#### [What to produce]
Needed from the data below: every line from the one with "Requirement: each listed" up to and including the one with "2) white toilet", repeated exactly and with nothing else.

#### [Record set]
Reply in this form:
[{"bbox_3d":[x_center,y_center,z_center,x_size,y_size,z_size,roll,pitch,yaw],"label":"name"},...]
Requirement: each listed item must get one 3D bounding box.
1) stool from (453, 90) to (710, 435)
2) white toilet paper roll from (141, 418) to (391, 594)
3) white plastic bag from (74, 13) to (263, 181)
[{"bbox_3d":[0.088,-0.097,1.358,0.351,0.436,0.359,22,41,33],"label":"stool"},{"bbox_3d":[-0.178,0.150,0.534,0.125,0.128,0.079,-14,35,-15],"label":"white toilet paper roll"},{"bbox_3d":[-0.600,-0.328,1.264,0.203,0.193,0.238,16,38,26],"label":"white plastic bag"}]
...
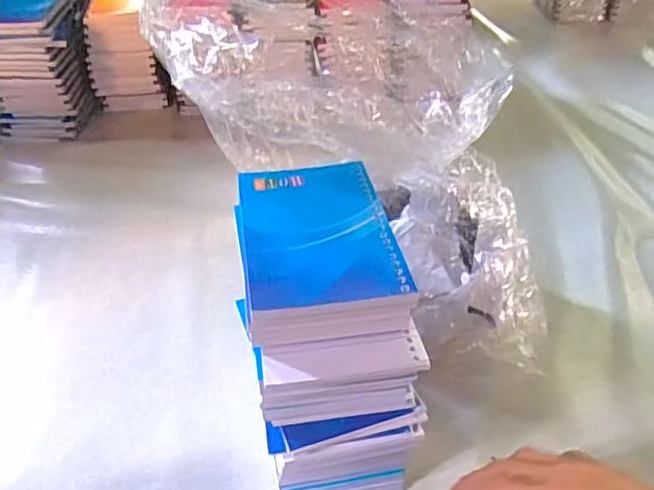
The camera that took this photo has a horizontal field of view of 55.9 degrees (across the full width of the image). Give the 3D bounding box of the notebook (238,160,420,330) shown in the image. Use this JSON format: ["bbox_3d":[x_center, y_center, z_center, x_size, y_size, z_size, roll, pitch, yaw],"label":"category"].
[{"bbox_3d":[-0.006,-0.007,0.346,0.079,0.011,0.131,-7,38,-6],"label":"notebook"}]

#### [Exercise solution]
Requirement: each listed item must get one 3D bounding box.
1) stool from (453, 90) to (710, 435)
2) white toilet paper roll from (141, 418) to (391, 594)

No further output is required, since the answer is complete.